Claro, não sem antes deixar todos os pertences menos valiosos que a nossa vida na recepção do prédio chique. E assim, percorremos algumas ruas em busca do tal bar, sem mapa, sem lenço e nem documento, assim como faziam no período feudal.
Até que encontramos o lugar, e o melhor: estava lotado. Emboscada não era. Agora o próximo desafio dessa grande jornada de retomada do celular seria encontrar a pessoa da ligação. Na emoção do momento, não perguntei o nome e também estava sem o meu aparelho. O jeito seria abordar os vários presentes no bar que aguardavam na fila para aproveitar a noite de apresentações de música e dança.
Ninguém sabia ou tinha visto qualquer objeto caído na rua. O desânimo e a frustração já estampados no rosto de V. se contrastavam a mim, que sofro de um terrível mal chamado riso frouxo. Eu me divertia muito com toda aquela situação, muito provavelmente pelo reconfortante sentimento de saber que o meu celular estava seguro.
A sugestão da moça do caixa foi certeira, embora parecesse um pouco absurda. “Podemos anunciar no microfone, mas vocês vão ter que esperar terminar a próxima apresentação.”
Vale ressaltar que, a essa altura, eu já tinha atingido 90% da capacidade da minha bexiga e, naquele momento, tinha dois grandes desafios internos: não urinar na calça e não rir. Quanto mais incidentes aconteciam naquela história, mais difícil ficava. Em contrapartida, V. já estava em situação de xoxo, capenga e amuado. O capitalismo nos restringe até disso.
Nem mesmo a mais fértil das mentes poderia prever o que estava para acontecer. E como num conto de fadas escrito e dirigido pela minha para sempre favorita Katya Zamolodchikova, a apresentação começou.
A notas eram velhas conhecidas da minha fragmentada adolescência e a primeira estrofe anunciava uma interpretação de “A Lenda”, de Sandy & Junior. Sobe então ao palco a artista montada no seu salto 15 para a abertura da noite de lipsync de drags. O bar explodiu em gritos e ovações.

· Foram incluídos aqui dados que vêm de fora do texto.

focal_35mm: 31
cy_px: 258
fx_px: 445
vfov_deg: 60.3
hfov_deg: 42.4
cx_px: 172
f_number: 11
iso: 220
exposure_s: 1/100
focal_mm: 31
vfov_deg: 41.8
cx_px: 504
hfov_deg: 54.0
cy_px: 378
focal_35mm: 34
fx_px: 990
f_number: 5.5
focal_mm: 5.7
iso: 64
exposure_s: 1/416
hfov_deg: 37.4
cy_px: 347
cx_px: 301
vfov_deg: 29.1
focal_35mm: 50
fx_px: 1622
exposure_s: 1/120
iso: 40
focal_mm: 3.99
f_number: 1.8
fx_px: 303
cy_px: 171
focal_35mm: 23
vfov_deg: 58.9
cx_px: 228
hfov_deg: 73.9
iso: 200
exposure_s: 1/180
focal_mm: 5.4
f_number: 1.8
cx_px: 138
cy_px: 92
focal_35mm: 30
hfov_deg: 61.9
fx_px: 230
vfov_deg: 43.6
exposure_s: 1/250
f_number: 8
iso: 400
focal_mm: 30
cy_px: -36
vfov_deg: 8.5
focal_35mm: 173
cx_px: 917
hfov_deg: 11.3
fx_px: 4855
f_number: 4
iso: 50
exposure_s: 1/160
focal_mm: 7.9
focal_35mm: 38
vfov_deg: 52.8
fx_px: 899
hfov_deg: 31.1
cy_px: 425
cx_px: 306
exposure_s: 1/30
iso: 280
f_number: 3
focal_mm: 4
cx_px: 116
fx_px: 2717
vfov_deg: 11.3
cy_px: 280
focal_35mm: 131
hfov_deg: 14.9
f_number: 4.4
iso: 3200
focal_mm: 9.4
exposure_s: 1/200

Eu olhava para um lado e via V. em conflito interno. Eu sei que ele queria rir, eu sei. Sei também que ele só queria o celular de volta, mas convenhamos? Há cerca de uma hora estávamos repassando nossos planos de feriado, que não incluíam lipsync, Sandy & Junior ou drags. (Apenas por falta de agenda, ok? Como diria Narcisa: Canta pros gays! Eu amo os gays!)

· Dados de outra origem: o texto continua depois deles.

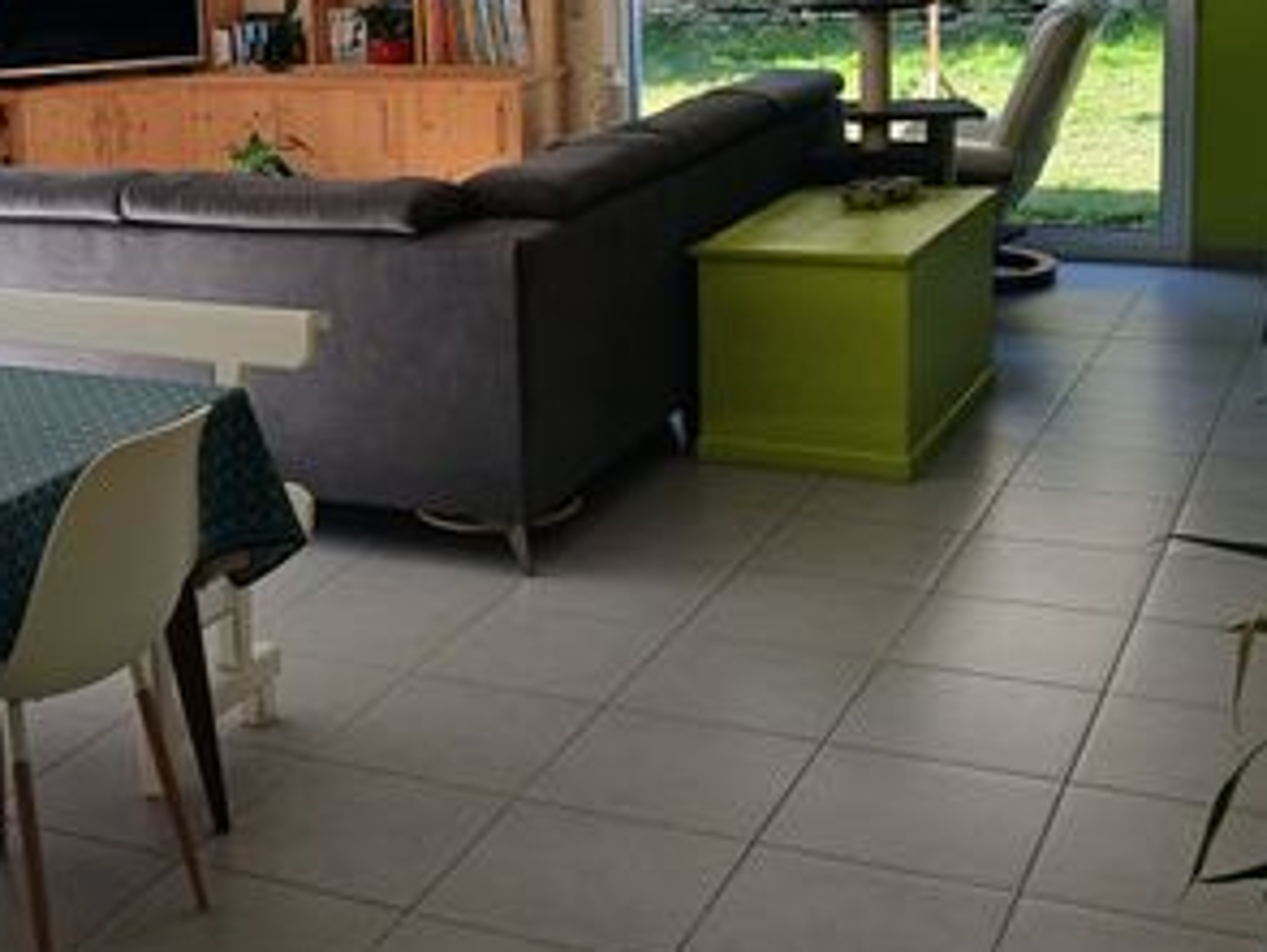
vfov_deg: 27.2
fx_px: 1941
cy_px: 254
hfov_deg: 35.6
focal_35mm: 53
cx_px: 371
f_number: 1.8
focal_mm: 3.98
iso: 32
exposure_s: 1/50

Entre gritos e leques, vi a drag da Xuxa dos anos 90, e as Paquitas também. Em um reflexo, minha alma saiu do corpo e vi, lá do alto, como um drone, todo o cenário. Tudo era orquestrado no abismo do absurdo. Ele só queria o celular de volta, ela só queria ser a Sandy, e eu só queria urinar.
Pedi licença e corri para o banheiro. Considerando o tempo de espera e a água consumida nas últimas horas, demorei o bastante para a dublagem acabar e conquistar o público. Pude ouvir a apresentadora pedir mais gritos para a participante e anunciar a próxima concorrente. Mas antes, um recadinho:
“Gente, alguém achou um celular aqui na frente do bar? Tem um rapaz aqui, parece que ligaram pra ele… Ali! Você que achou? É aquele moço ali? É seu o celular? Aêêêê! Viu, monas? Acha que só existe gay trambiqueira? As gays são babaaado!”

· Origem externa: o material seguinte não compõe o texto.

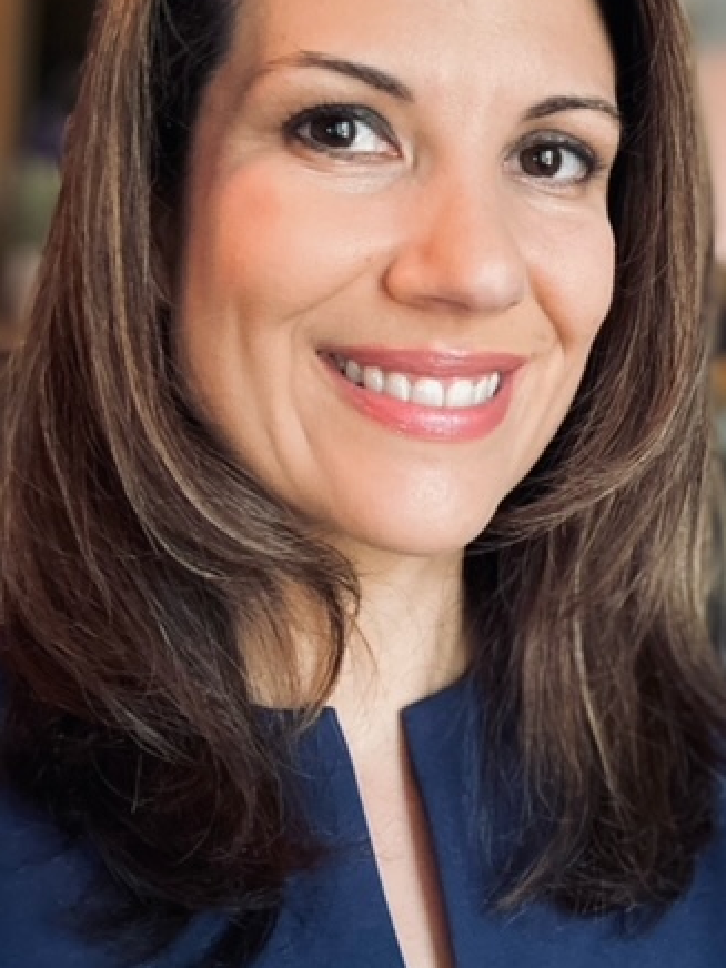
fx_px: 1230
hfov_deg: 32.4
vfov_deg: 42.2
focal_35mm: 44
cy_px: 300
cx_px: 531
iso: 200
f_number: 1.9
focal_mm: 2.69
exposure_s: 1/40
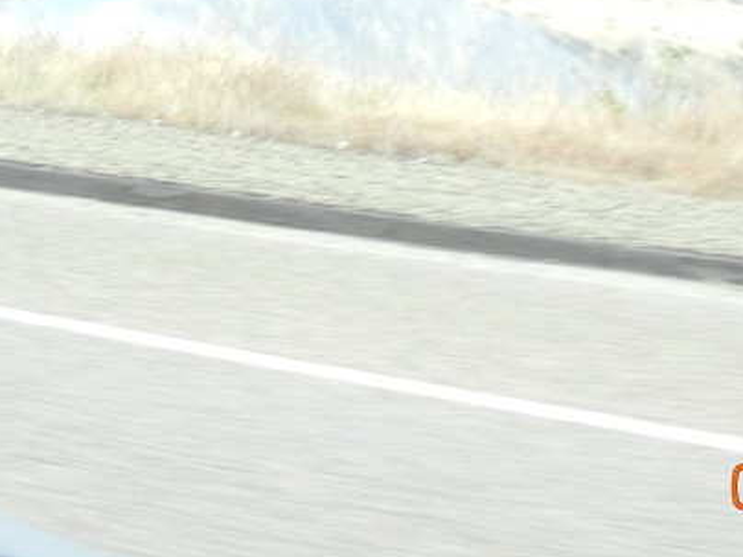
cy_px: -72
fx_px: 1631
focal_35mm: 76
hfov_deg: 25.7
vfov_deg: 18.6
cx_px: 368
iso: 160
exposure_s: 1/158
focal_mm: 5.4
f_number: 3.5
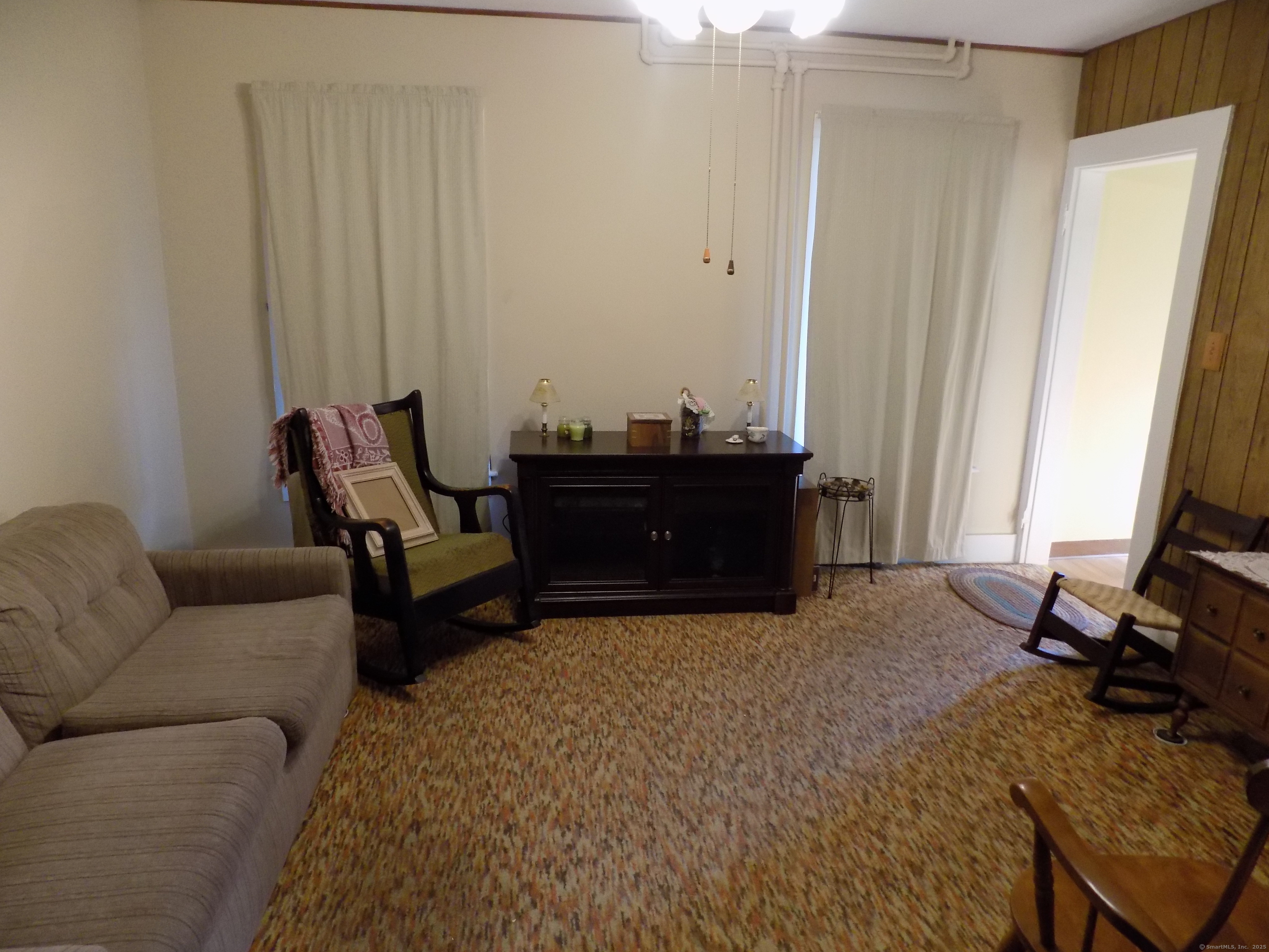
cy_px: 476
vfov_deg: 58.9
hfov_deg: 73.9
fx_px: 843
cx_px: 634
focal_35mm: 23
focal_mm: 4
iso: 360
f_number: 3.1
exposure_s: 1/30
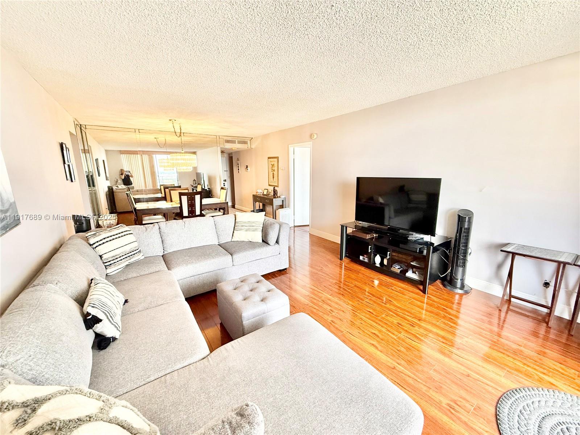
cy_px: 218
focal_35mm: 14
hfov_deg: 102.1
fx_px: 235
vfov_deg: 85.7
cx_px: 290
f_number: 2.2
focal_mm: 2.22
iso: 250
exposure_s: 1/60
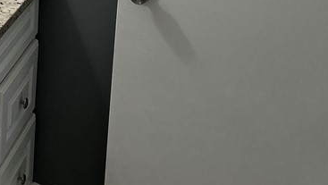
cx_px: -120
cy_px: -131
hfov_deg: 23.2
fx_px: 688
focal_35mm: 79
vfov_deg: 13.9
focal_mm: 5.1
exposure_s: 1/120
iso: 64
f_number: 1.6
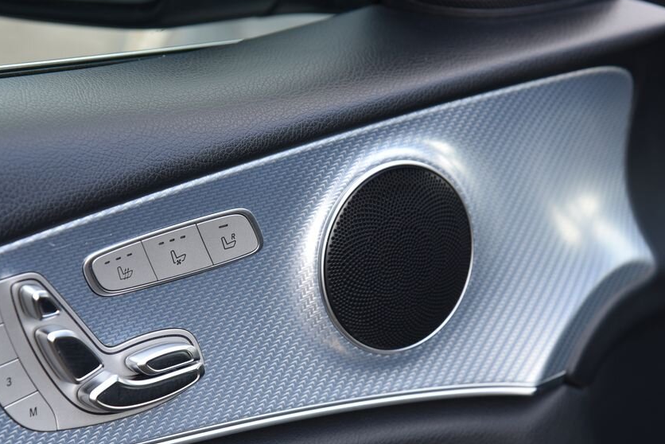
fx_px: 2716
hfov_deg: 14.0
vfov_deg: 9.3
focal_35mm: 147
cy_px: 234
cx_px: 301
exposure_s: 1/125
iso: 500
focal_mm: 120
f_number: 5.6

Não foi um delírio, tampouco um sonho. O clímax dessa história acontecia enquanto eu estava no banheiro, ouvindo, rindo e saciando as minhas necessidades emergenciais.
Lembrei dos planos que contei sob intenso interrogatório da motorista de aplicativo. Nenhum deles incluía o que aconteceu ali. Lembrei também da indignação da motorista de aplicativo, convicta do desperdício de um feriado histórico.
Talvez ela preferisse que eu tivesse ido em busca de bronze e caipirinha, mas eu voltei com um lipsync drag de Sandy & Junior, um celular resgatado por um anjo de glitter e um eterno e exclusivo último-feriado-prolongado-de-cinco-dias-antes-de-2087. Fala dela, agora!